Thursday Jun 09, 2005

Hello there!

I've been working at Sun since 1995, when I managed to snag a summer internship at the impressionable age of 18. After 3 more years of college (and internships), I came on-board full-time in 1998 and have been working on core Solaris technologies ever since. Literally a decade has passed, but my interest has changed little: I'm still drawn to studying, characterizing, and ultimately simplifying complicated key low-level subsystems -- particularly those that have been neglected by others.

My main areas of focus have been our DHCP, IP multipathing, and STREAMS implementations -- recently, I've enhanced DHCP to support logical interfaces, spearheaded DHCP event scripting, made IPMP test addresses optional, and massively simplified STREAMS by hauling out over 3500 lines of aging kernel code while also enhancing our debugging infrastructure. I am also fascinated by system stress-testing, developer tools, and code quality, and have authored a collection of internal tools to both improve our product quality and developer efficiency.

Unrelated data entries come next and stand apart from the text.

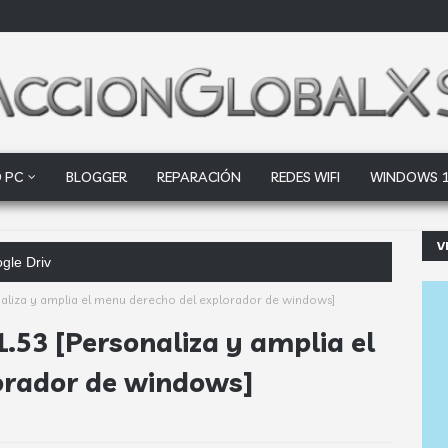
 PC
BLOGGER
REPARACIÓN
REDES WIFI
WINDOWS 
V
oogle Drive y Dropbox que las empresas deberí
naliza y amplia el menu derecho del explorador de windows]
.53 [Personaliza y amplia el
orador de windows]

Currently, I'm co-leading Project Clearview, which aims to both rationalize and enhance the way network interfaces operate in Solaris, and which I will discuss in much greater depth once OpenSolaris has launched. However, the initial phase of Clearview integrated recently, manifesting itself primarily as a simplified dladm in the next Solaris Express release. In addition to project-work, I take bugs very seriously, and look forward to integrating my 500th bugfix later this year (admittedly a far cry from baseball's famed 500-homer club).

Outside of work, my current passion is cars -- especially of the German persuasion -- and spend most of my personal time modifying, detailing, driving, or photographing them. I also love pinball, exotic foods, the Boston Red Sox, and live music. I live just outside of Boston and am regularly stopped by the police on my way to Sun's Burlington campus.

My plan is to update this blog a few times a month with a variety of pieces that shine some light on our core networking technologies, and Solaris a whole -- past, present, and future -- from a minimalist developer's perspective.